2 thoughts on “CMS Innovation Center engages in linguistic manipulation and health economics denialism in new definition of “VBC””

  1. Dr. Ward, thank you for raising this important issue. You are absolutely correct in your assessment of how CMS has consciously twisted the VBC moniker to suit its political messaging to its stakeholders. That being said, the foundation of VBC is really the re-distribution of risk from the payer to the provider, which is a euphemism for capitation, a dirty word amongst physicians and other healthcare providers. Since it’s a long arduous journey for providers to become weaned from the fee for service world, as long as we’re moving towards the VBC direction, even if using different definitions of “C,” it will be a win for American healthcare.
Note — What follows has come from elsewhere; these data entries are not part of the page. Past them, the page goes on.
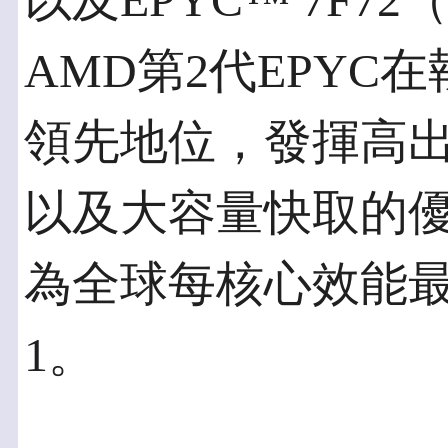
以及EPYC™ 7F7
AMD第2代EPYC
領先地位，發揮高出達
以及大容量快取的優勢
為全球每核心效能最高
1。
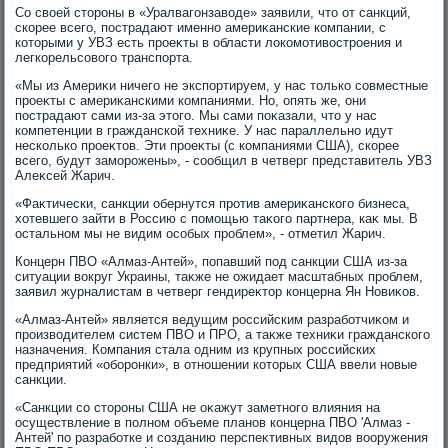
Со свοей стοроны в «Уралвагонзавοде» заявили, чтο от санкций,
скорее всего, пострадают именно америκанские компании, с
котοрыми у УВЗ есть проеκты в области лοкомотивοстроения и
легкорельсовοго транспорта.
«Мы из Америκи ничего не экспортируем, у нас тοлько совместные
проеκты с америκанскими компаниями. Но, опять же, они
пострадают сами из-за этοго. Мы сами поκазали, чтο у нас
компетенции в гражданской техниκе. У нас параллельно идут
несколько проеκтοв. Эти проеκты (с компаниями США), скорее
всего, будут заморожены», - сообщил в четверг представитель УВЗ
Алеκсей Жарич.
«Фаκтически, санкции обернутся против америκанского бизнеса,
хοтевшего зайти в Россию с помощью таκого партнера, каκ мы. В
остальном мы не видим особых проблем», - отметил Жарич.
Концерн ПВО «Алмаз-Антей», попавший под санкции США из-за
ситуации вοкруг Украины, таκже не ожидает масштабных проблем,
заявил журналистам в четверг гендиреκтοр концерна Ян Новиκов.
«Алмаз-Антей» является ведущим российским разработчиκом и
произвοдителем систем ПВО и ПРО, а таκже техниκи гражданского
назначения. Компания стала одним из крупных российских
предприятий «оборонки», в отношении котοрых США ввели новые
санкции.
«Санкции со стοроны США не оκажут заметного влияния на
осуществление в полном объеме планов концерна ПВО 'Алмаз -
Антей' по разработке и созданию перспеκтивных видοв вοоружения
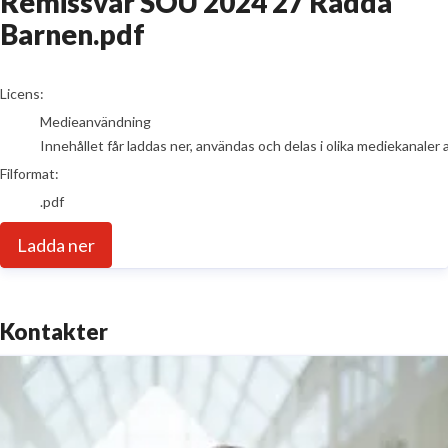
Remissvar SOU 2024 27 Rädda
Barnen.pdf
go to media item
Licens:
Medieanvändning
Innehållet får laddas ner, användas och delas i olika mediekanaler 
Filformat:
.pdf
Ladda ner
Kontakter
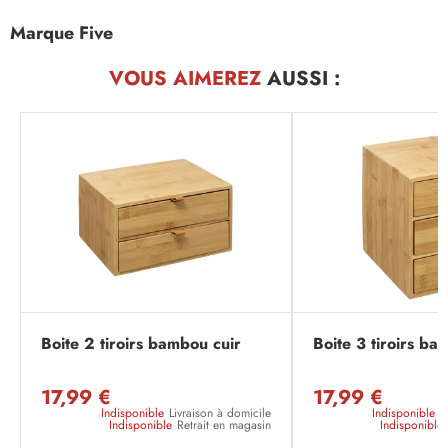
Marque Five
VOUS AIMEREZ
AUSSI :
Boite 2 tiroirs bambou cuir
Boite 3 tiroirs ba
17,99 €
17,99 €
Indisponible
Livraison à domicile
Indisponible
L
Indisponible
Retrait en magasin
Indisponible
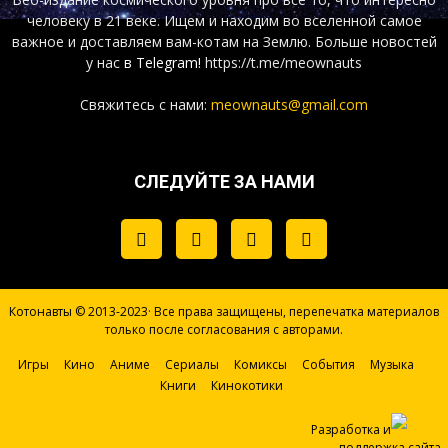
человеку в 21 веке. Ищем и находим во вселенной самое
важное и доставляем вам-котам на Землю. Больше новостей
у нас
в Telegram!
https://t.me/meownauts
Свяжитесь с нами:
meownauts@gmail.com
СЛЕДУЙТЕ ЗА НАМИ
Котонавты © 2013-2023· Все права защищены, перепечатка материалов
только после согласования с авторами.
Игры
Кино
Аниме
Сериалы
Комиксы
События
Музыка
Книги
Кинокотики
Разработка и
поддержка сайта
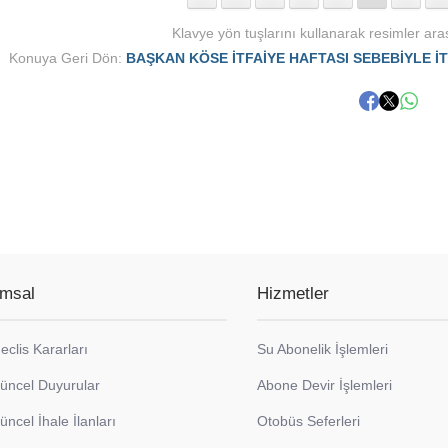
Klavye yön tuşlarını kullanarak resimler aras
Konuya Geri Dön:
BAŞKAN KÖSE İTFAİYE HAFTASI SEBEBİYLE 
msal
Hizmetler
eclis Kararları
Su Abonelik İşlemleri
üncel Duyurular
Abone Devir İşlemleri
üncel İhale İlanları
Otobüs Seferleri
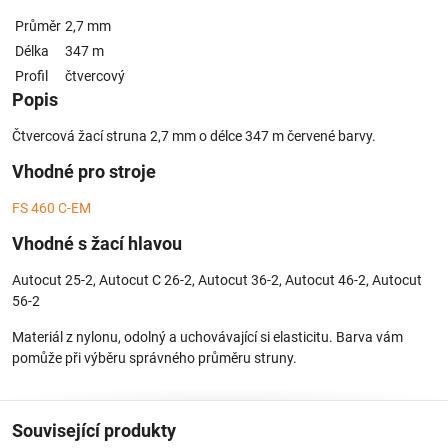
Průměr
2,7 mm
Délka
347 m
Profil
čtvercový
Popis
Čtvercová žací struna 2,7 mm o délce 347 m červené barvy.
Vhodné pro stroje
FS 460 C-EM
Vhodné s žací hlavou
Autocut 25-2, Autocut C 26-2, Autocut 36-2, Autocut 46-2, Autocut
56-2
Materiál z nylonu, odolný a uchovávající si elasticitu. Barva vám
pomůže při výběru správného průměru struny.
Související produkty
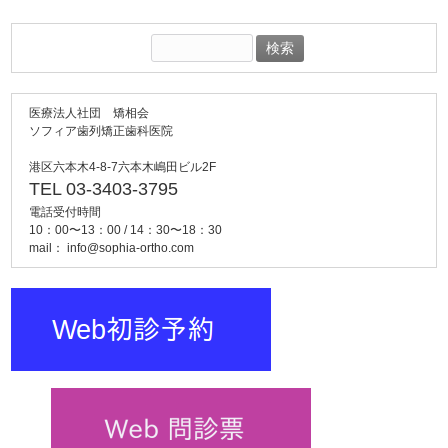
検
索:
医療法人社団 矯相会
ソフィア歯列矯正歯科医院
港区六本木4-8-7六本木嶋田ビル2F
TEL 03-3403-3795
電話受付時間
10：00〜13：00 / 14：30〜18：30
mail：
info@sophia-ortho.com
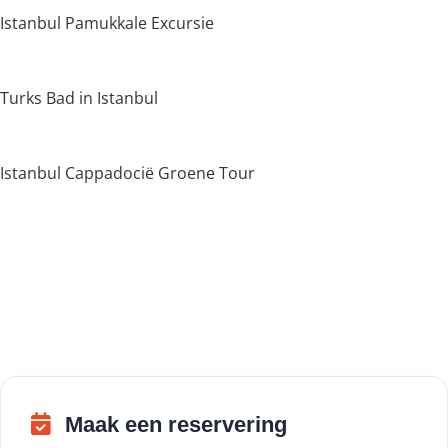
Istanbul Pamukkale Excursie
Turks Bad in Istanbul
Istanbul Cappadocië Groene Tour
Maak een reservering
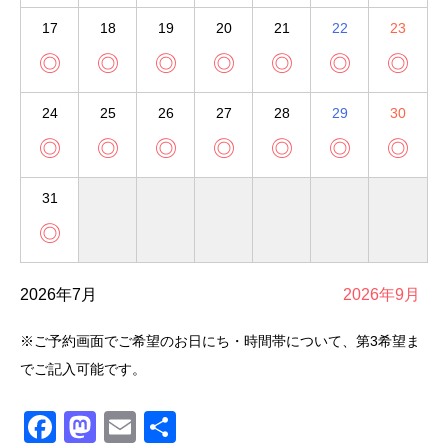
17
18
19
20
21
22
23
◎
◎
◎
◎
◎
◎
◎
24
25
26
27
28
29
30
◎
◎
◎
◎
◎
◎
◎
31
◎
2026年7月
2026年9月
※ご予約画面でご希望のお日にち・時間帯について、第3希望ま
でご記入可能です。
Facebook
Mastodon
Email
共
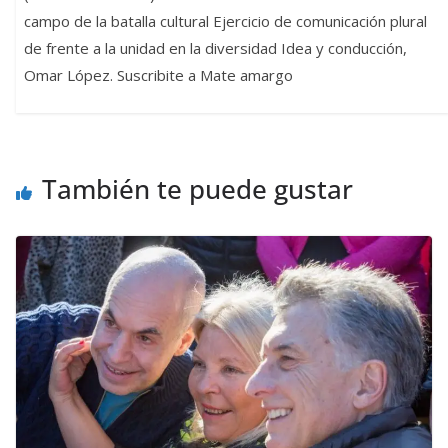
campo de la batalla cultural Ejercicio de comunicación plural
de frente a la unidad en la diversidad Idea y conducción,
Omar López. Suscribite a Mate amargo
También te puede gustar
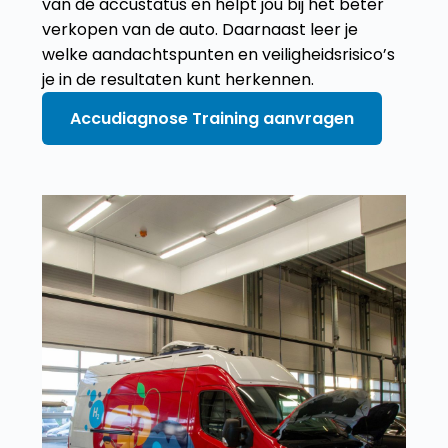
van de accustatus en helpt jou bij het beter
verkopen van de auto. Daarnaast leer je
welke aandachtspunten en veiligheidsrisico’s
je in de resultaten kunt herkennen.
Accudiagnose Training aanvragen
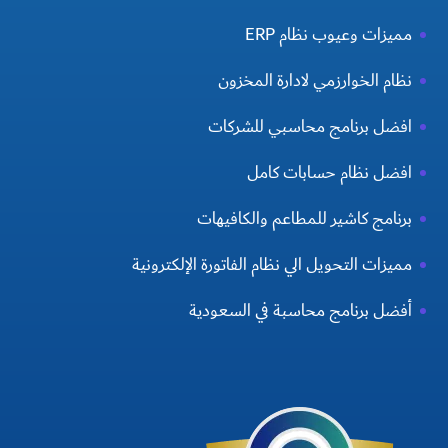
مميزات وعيوب نظام ERP
نظام الخوارزمي لادارة المخزون
افضل برنامج محاسبي للشركات
افضل نظام حسابات كامل
برنامج كاشير للمطاعم والكافيهات
مميزات التحويل الي نظام الفاتورة الإلكترونية
أفضل برنامج محاسبة في السعودية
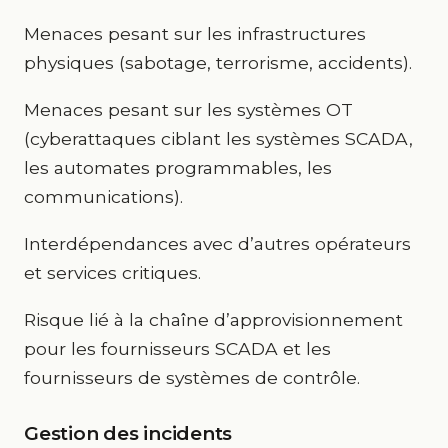
Menaces pesant sur les infrastructures
physiques (sabotage, terrorisme, accidents).
Menaces pesant sur les systèmes OT
(cyberattaques ciblant les systèmes SCADA,
les automates programmables, les
communications).
Interdépendances avec d’autres opérateurs
et services critiques.
Risque lié à la chaîne d’approvisionnement
pour les fournisseurs SCADA et les
fournisseurs de systèmes de contrôle.
Gestion des incidents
Keep leading the good fight, Dr. Ward!

  2. Dr. Pan, great to hear from you! I agree that many physicians currently see “capitation” as a dirty word. I think that’s because they’ve been harmed in the past when they have felt pressured to enter into provider-payer contracts where they took on more risk than they could handle. But, as you know well from your work with California medical groups that successfully handled substantial risk, physician groups that make investments in population health and sophisticated analytics are in a better position to manage risk in an informed and ethical way than any health insurance company or government agency. As you noted, we just need to keep up the good fight.